Ethereum 101: How Transactions Are Included in a Block

·

This is the second installment in the Ethereum 101 series. Previously, we explored blocks and how they’re linked to form a blockchain, then examined real block data on a test network.

Note: Since the time of writing, Ethereum’s transaction fees have risen significantly due to increased demand. A new fee model (EIP-1559) has also been implemented. While the examples here may no longer reflect current fee mechanics, the core concepts remain valid.

How Transactions Enter a Block

Each Ethereum block contains metadata and a set of transactions. But how do transactions get included? Key questions include:

The Role of Transaction Fees

On Ethereum, every transaction requires a fee. Unlike traditional fees, you set your own amount—even $0. However, supply and demand dictate whether your transaction is processed.

Example Scenario

Imagine sending $20 to a friend with a $0.01 fee. Your transaction becomes pending and enters the transaction pool—a waiting area for unprocessed transactions. Higher fees generally mean faster inclusion. If thousands of transactions offer $0.05 fees, your $0.01 transaction may wait indefinitely.

👉 Discover how gas fees impact Ethereum transactions

How Wallets Simplify Fees

Most wallets (like MetaMask) analyze network conditions and offer fee tiers based on urgency:

At peak times, over 30,000 transactions may queue. Many with insufficient fees are eventually dropped.

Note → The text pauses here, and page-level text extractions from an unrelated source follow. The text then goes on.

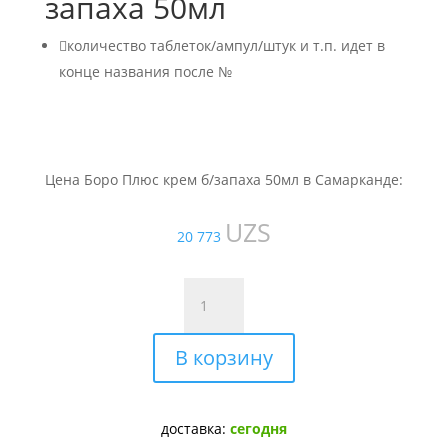
запаха 50мл

количество таблеток/ампул/штук и т.п. идет в
конце названия после №
Цена Боро Плюс крем б/запаха 50мл в Самарканде:
UZS
20 773
Количество
товара
Боро
В корзину
Плюс
крем
б/
запаха
доставка:
сегодня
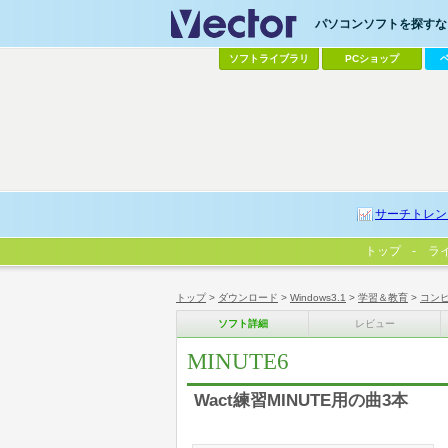
パソコンソフトを探すなら
ソフトライブラリ
PCショップ
サーチトレン
トップ
ラ
トップ
>
ダウンロード
>
Windows3.1
>
学習＆教育
>
コン
ソフト詳細
レビュー
MINUTE6
Wact練習MINUTE用の曲3本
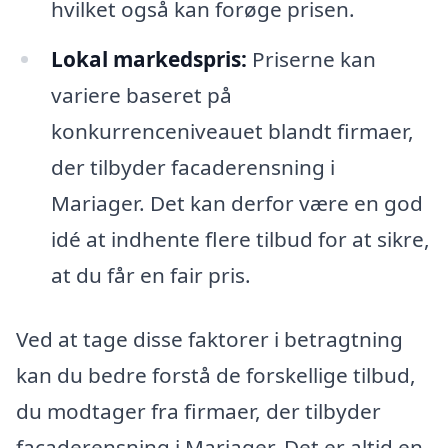
hvilket også kan forøge prisen.
Lokal markedspris:
Priserne kan
variere baseret på
konkurrenceniveauet blandt firmaer,
der tilbyder facaderensning i
Mariager. Det kan derfor være en god
idé at indhente flere tilbud for at sikre,
at du får en fair pris.
Ved at tage disse faktorer i betragtning
kan du bedre forstå de forskellige tilbud,
du modtager fra firmaer, der tilbyder
facaderensning i Mariager. Det er altid en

Understanding Gas and Block Limits

Gas: Ethereum’s Computational Unit

Every transaction consumes gas, representing computational work. Simple transfers require 21,000 gas. You control the gas price (cost per unit), which determines total fees:

Block Gas Limits

Each block has a gas limit (~10 million gas currently). This restricts transactions per block:

10,000,000 gas ÷ 21,000 gas/transaction ≈ 476 transactions

Complex transactions (e.g., smart contracts) exceed 21,000 gas, reducing practical throughput. One massive transaction could fill an entire block—though this is rare due to high costs.

Key Takeaways

👉 Learn advanced Ethereum transaction strategies

FAQ

Why would my Ethereum transaction fail?

Low gas prices or sudden network congestion can cause transactions to remain pending or drop from the pool.

How can I estimate the right gas fee?

Use wallet-recommended fees or tools like Etherscan’s gas tracker. Adjust based on urgency.

What’s the difference between gas and gas price?

Can a single transaction fill a block?

Technically yes, but this is impractical due to prohibitive costs for most users.